----- Material shown

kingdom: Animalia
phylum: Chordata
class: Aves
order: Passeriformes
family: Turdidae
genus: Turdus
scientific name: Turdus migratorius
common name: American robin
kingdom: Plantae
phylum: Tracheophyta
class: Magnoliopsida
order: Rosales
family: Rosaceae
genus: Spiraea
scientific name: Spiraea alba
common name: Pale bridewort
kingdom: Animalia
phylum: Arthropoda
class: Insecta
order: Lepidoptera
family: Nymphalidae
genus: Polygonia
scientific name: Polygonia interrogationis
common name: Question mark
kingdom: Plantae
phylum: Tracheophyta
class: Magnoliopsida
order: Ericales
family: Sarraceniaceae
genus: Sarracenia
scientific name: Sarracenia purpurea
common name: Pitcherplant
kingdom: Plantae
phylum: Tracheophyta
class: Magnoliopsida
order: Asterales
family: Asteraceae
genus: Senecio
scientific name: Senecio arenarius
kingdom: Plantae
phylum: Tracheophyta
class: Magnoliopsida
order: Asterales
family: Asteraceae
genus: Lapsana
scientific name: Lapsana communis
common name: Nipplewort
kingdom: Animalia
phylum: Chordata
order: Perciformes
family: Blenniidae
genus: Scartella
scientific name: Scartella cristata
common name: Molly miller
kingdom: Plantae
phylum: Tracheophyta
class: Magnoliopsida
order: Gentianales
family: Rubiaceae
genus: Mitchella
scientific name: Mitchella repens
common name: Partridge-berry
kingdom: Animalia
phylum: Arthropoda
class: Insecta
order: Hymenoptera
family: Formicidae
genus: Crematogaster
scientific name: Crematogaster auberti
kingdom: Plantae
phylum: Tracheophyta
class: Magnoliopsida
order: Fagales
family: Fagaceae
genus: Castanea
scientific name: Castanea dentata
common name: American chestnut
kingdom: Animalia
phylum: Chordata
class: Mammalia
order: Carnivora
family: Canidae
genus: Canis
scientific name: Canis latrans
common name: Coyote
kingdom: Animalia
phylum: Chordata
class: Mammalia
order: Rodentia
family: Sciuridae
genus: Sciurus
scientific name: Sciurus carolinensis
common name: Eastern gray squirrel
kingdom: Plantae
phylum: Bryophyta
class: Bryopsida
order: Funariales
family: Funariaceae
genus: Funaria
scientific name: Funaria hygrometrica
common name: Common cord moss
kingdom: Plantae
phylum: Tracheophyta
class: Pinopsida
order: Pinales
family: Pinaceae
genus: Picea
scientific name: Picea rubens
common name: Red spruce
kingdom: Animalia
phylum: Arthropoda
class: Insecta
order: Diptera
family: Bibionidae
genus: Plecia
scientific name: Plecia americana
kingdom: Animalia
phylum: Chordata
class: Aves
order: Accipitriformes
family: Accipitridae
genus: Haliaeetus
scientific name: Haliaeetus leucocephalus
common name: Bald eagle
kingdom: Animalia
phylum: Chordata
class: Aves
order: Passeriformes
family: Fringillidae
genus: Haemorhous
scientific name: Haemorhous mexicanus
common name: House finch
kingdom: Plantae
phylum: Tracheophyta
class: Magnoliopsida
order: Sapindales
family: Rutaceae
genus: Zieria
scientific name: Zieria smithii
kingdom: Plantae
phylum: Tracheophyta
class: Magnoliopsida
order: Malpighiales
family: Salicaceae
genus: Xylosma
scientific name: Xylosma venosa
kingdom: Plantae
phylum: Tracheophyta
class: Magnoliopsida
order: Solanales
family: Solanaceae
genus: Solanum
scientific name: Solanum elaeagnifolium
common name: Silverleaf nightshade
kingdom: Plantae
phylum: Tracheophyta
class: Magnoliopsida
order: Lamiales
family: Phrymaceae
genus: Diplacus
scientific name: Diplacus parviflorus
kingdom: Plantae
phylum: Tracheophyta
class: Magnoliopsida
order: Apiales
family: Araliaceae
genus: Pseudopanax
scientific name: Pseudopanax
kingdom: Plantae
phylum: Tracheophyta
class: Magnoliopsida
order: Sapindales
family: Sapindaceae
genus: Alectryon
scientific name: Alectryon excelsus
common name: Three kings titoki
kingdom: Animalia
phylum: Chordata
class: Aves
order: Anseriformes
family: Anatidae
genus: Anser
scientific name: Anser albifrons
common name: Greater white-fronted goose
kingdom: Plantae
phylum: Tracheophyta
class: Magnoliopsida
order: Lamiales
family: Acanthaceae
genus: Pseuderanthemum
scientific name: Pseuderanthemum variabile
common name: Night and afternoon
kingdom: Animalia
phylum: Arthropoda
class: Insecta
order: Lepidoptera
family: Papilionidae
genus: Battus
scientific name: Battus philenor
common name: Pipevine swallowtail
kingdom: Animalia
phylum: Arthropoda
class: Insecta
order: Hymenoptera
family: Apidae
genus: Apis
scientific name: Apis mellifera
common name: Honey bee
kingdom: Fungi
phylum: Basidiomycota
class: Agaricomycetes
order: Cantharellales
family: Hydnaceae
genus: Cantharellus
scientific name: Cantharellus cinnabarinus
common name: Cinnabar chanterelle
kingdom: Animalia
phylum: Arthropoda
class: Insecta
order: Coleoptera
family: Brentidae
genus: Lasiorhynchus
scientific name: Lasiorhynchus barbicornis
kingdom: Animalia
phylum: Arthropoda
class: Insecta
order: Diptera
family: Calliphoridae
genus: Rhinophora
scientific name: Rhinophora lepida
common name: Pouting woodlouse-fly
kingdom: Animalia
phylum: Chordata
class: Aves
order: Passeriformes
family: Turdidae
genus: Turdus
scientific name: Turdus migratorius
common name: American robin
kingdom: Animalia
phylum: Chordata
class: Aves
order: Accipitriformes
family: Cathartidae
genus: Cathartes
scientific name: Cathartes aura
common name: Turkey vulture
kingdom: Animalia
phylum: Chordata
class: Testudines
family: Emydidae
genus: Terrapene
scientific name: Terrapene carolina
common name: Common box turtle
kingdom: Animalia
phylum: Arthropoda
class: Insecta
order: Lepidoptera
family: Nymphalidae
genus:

----------

• [Work to do]:
Rewrite all of the records above, swapping "common name" for "vernacular name" wherever it appears and changing nothing else.

• [Reply]:
kingdom: Animalia
phylum: Chordata
class: Aves
order: Passeriformes
family: Turdidae
genus: Turdus
scientific name: Turdus migratorius
vernacular name: American robin
kingdom: Plantae
phylum: Tracheophyta
class: Magnoliopsida
order: Rosales
family: Rosaceae
genus: Spiraea
scientific name: Spiraea alba
vernacular name: Pale bridewort
kingdom: Animalia
phylum: Arthropoda
class: Insecta
order: Lepidoptera
family: Nymphalidae
genus: Polygonia
scientific name: Polygonia interrogationis
vernacular name: Question mark
kingdom: Plantae
phylum: Tracheophyta
class: Magnoliopsida
order: Ericales
family: Sarraceniaceae
genus: Sarracenia
scientific name: Sarracenia purpurea
vernacular name: Pitcherplant
kingdom: Plantae
phylum: Tracheophyta
class: Magnoliopsida
order: Asterales
family: Asteraceae
genus: Senecio
scientific name: Senecio arenarius
kingdom: Plantae
phylum: Tracheophyta
class: Magnoliopsida
order: Asterales
family: Asteraceae
genus: Lapsana
scientific name: Lapsana communis
vernacular name: Nipplewort
kingdom: Animalia
phylum: Chordata
order: Perciformes
family: Blenniidae
genus: Scartella
scientific name: Scartella cristata
vernacular name: Molly miller
kingdom: Plantae
phylum: Tracheophyta
class: Magnoliopsida
order: Gentianales
family: Rubiaceae
genus: Mitchella
scientific name: Mitchella repens
vernacular name: Partridge-berry
kingdom: Animalia
phylum: Arthropoda
class: Insecta
order: Hymenoptera
family: Formicidae
genus: Crematogaster
scientific name: Crematogaster auberti
kingdom: Plantae
phylum: Tracheophyta
class: Magnoliopsida
order: Fagales
family: Fagaceae
genus: Castanea
scientific name: Castanea dentata
vernacular name: American chestnut
kingdom: Animalia
phylum: Chordata
class: Mammalia
order: Carnivora
family: Canidae
genus: Canis
scientific name: Canis latrans
vernacular name: Coyote
kingdom: Animalia
phylum: Chordata
class: Mammalia
order: Rodentia
family: Sciuridae
genus: Sciurus
scientific name: Sciurus carolinensis
vernacular name: Eastern gray squirrel
kingdom: Plantae
phylum: Bryophyta
class: Bryopsida
order: Funariales
family: Funariaceae
genus: Funaria
scientific name: Funaria hygrometrica
vernacular name: Common cord moss
kingdom: Plantae
phylum: Tracheophyta
class: Pinopsida
order: Pinales
family: Pinaceae
genus: Picea
scientific name: Picea rubens
vernacular name: Red spruce
kingdom: Animalia
phylum: Arthropoda
class: Insecta
order: Diptera
family: Bibionidae
genus: Plecia
scientific name: Plecia americana
kingdom: Animalia
phylum: Chordata
class: Aves
order: Accipitriformes
family: Accipitridae
genus: Haliaeetus
scientific name: Haliaeetus leucocephalus
vernacular name: Bald eagle
kingdom: Animalia
phylum: Chordata
class: Aves
order: Passeriformes
family: Fringillidae
genus: Haemorhous
scientific name: Haemorhous mexicanus
vernacular name: House finch
kingdom: Plantae
phylum: Tracheophyta
class: Magnoliopsida
order: Sapindales
family: Rutaceae
genus: Zieria
scientific name: Zieria smithii
kingdom: Plantae
phylum: Tracheophyta
class: Magnoliopsida
order: Malpighiales
family: Salicaceae
genus: Xylosma
scientific name: Xylosma venosa
kingdom: Plantae
phylum: Tracheophyta
class: Magnoliopsida
order: Solanales
family: Solanaceae
genus: Solanum
scientific name: Solanum elaeagnifolium
vernacular name: Silverleaf nightshade
kingdom: Plantae
phylum: Tracheophyta
class: Magnoliopsida
order: Lamiales
family: Phrymaceae
genus: Diplacus
scientific name: Diplacus parviflorus
kingdom: Plantae
phylum: Tracheophyta
class: Magnoliopsida
order: Apiales
family: Araliaceae
genus: Pseudopanax
scientific name: Pseudopanax
kingdom: Plantae
phylum: Tracheophyta
class: Magnoliopsida
order: Sapindales
family: Sapindaceae
genus: Alectryon
scientific name: Alectryon excelsus
vernacular name: Three kings titoki
kingdom: Animalia
phylum: Chordata
class: Aves
order: Anseriformes
family: Anatidae
genus: Anser
scientific name: Anser albifrons
vernacular name: Greater white-fronted goose
kingdom: Plantae
phylum: Tracheophyta
class: Magnoliopsida
order: Lamiales
family: Acanthaceae
genus: Pseuderanthemum
scientific name: Pseuderanthemum variabile
vernacular name: Night and afternoon
kingdom: Animalia
phylum: Arthropoda
class: Insecta
order: Lepidoptera
family: Papilionidae
genus: Battus
scientific name: Battus philenor
vernacular name: Pipevine swallowtail
kingdom: Animalia
phylum: Arthropoda
class: Insecta
order: Hymenoptera
family: Apidae
genus: Apis
scientific name: Apis mellifera
vernacular name: Honey bee
kingdom: Fungi
phylum: Basidiomycota
class: Agaricomycetes
order: Cantharellales
family: Hydnaceae
genus: Cantharellus
scientific name: Cantharellus cinnabarinus
vernacular name: Cinnabar chanterelle
kingdom: Animalia
phylum: Arthropoda
class: Insecta
order: Coleoptera
family: Brentidae
genus: Lasiorhynchus
scientific name: Lasiorhynchus barbicornis
kingdom: Animalia
phylum: Arthropoda
class: Insecta
order: Diptera
family: Calliphoridae
genus: Rhinophora
scientific name: Rhinophora lepida
vernacular name: Pouting woodlouse-fly
kingdom: Animalia
phylum: Chordata
class: Aves
order: Passeriformes
family: Turdidae
genus: Turdus
scientific name: Turdus migratorius
vernacular name: American robin
kingdom: Animalia
phylum: Chordata
class: Aves
order: Accipitriformes
family: Cathartidae
genus: Cathartes
scientific name: Cathartes aura
vernacular name: Turkey vulture
kingdom: Animalia
phylum: Chordata
class: Testudines
family: Emydidae
genus: Terrapene
scientific name: Terrapene carolina
vernacular name: Common box turtle
kingdom: Animalia
phylum: Arthropoda
class: Insecta
order: Lepidoptera
family: Nymphalidae
genus:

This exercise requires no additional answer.